You join the Israeli Army, of course.
But instead of getting paid, you pay.
Former colleague Ron Feinberg and I were in Israel on a steaming hot army base in September-October, sorting medical supplies. The work was tedious but critical, because we were making sure the medical supplies were sterile. The only danger, which was very real, was that at least one of us (me) might suffer heat stroke walking from un-air conditioned barracks to a huge warehouse, cooled only by fans. It was hot as Holy Hell in the Holy Land. Yes, we had to stand in formation and salute the flag, eat ''chow" (there's a far better word for it that I won’t use here!), sleep in barracks with other guys, all of whom snored like crazy. Myself included, I’d expect. But nobody said. It was all for a very good cause. Met lots of interesting people — young and old — from around the world. One, named Sabastion, ingratiated himself immediately, pointing to me and saying, "Hey, you old." But unlike occasions when former colleagues made “joking” references to my age, it took me a full week to go bonkers, lose my temper….and then not at him, and for other reasons. I just called him Sabasterd instead of Sebastion. People from Canada, New Zealand, Australia, Britain, Holland, South Africa, Chile and many states made up the group. And Russia. One of the young Russians, who could speak English very well, said all Americans think Russian men are either named Boris, Ivan or Igor. So of course, I called him Ivan the whole time. Or Igor. The guy from Chile, a professorial type, could speak five languages fluently. It was humbling. Made me feel like the typical dumb American. It was a great experience. I was quite impressed by the young people, each idealistic and eager. They gave me hope for the future. Maybe we older folks didn’t do such a bad job after all. I'm proud of my own kids, of course. One’s a lawyer, the other, who has a master’s degree in journalism (of all things), is now in South Korea to teach for a year. The young people in my Sar-El group were in Israel for a variety of reasons, including adventure, but also to learn…one kid to become a psychologist, another to experience trauma first hand as an emergency medical ‘first responder’. Gutzy.

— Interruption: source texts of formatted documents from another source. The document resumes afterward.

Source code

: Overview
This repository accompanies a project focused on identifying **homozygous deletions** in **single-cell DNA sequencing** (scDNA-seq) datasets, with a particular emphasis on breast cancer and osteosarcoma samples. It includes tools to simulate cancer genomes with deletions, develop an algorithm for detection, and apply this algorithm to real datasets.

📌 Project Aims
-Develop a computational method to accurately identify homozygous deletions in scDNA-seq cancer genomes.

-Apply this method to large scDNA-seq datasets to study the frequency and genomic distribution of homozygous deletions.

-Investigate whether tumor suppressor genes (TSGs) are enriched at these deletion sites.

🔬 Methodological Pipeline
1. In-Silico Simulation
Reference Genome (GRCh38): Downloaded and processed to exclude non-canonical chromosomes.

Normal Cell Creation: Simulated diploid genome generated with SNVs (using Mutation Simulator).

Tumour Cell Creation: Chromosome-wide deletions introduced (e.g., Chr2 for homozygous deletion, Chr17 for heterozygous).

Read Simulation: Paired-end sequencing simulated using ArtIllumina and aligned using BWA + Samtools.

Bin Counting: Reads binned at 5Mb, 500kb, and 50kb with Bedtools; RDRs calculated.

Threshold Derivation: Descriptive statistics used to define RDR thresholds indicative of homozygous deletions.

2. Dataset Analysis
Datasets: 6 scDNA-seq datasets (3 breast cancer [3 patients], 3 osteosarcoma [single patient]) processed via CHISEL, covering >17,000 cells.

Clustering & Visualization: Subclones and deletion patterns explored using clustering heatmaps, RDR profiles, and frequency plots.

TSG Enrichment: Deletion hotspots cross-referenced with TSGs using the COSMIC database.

Oh, and I had what some might call a “spiritual” experience in the Holy Land. I had to go to the emergency room of a giant hospital, on Yom Kippur, and had to walk maybe three miles to get there. I felt wimpy enough just getting sick, so I didn’t call an ambulance, and since nothing else was moving (NOTHING), I walked. When I got there, I probably looked like I was having a heart attack. Sweating. Huffing and puffing. But they fixed me up so that within three hours I was back at my favorite bar on the beach, drinking alone to my own health, and to the health of Israel. I would have raised a toast to peace — people who know me would say I’d drink to anything — but I left Israel with a firm conviction that peace is nowhere in sight.
The Volunteers for Israel group was diverse, young and ‘older’, very smart and less than... The group included evangelical Christians as well as those of us who go to synagogue twice a year and some who go, it seems to me, just about all the time. I didn’t feel much like writing while there….the Netbook I took had a tiny keyboard, so I mostly posted photographs. Some appear below, along with pictures taken by fellow volunteers. Turns out my “spiritual experience” was pneumonia, from which I have recovered.
Now, I’ll write about the spiritual experience of trying to find a job. If I get one, ever, then even I will believe in miracles!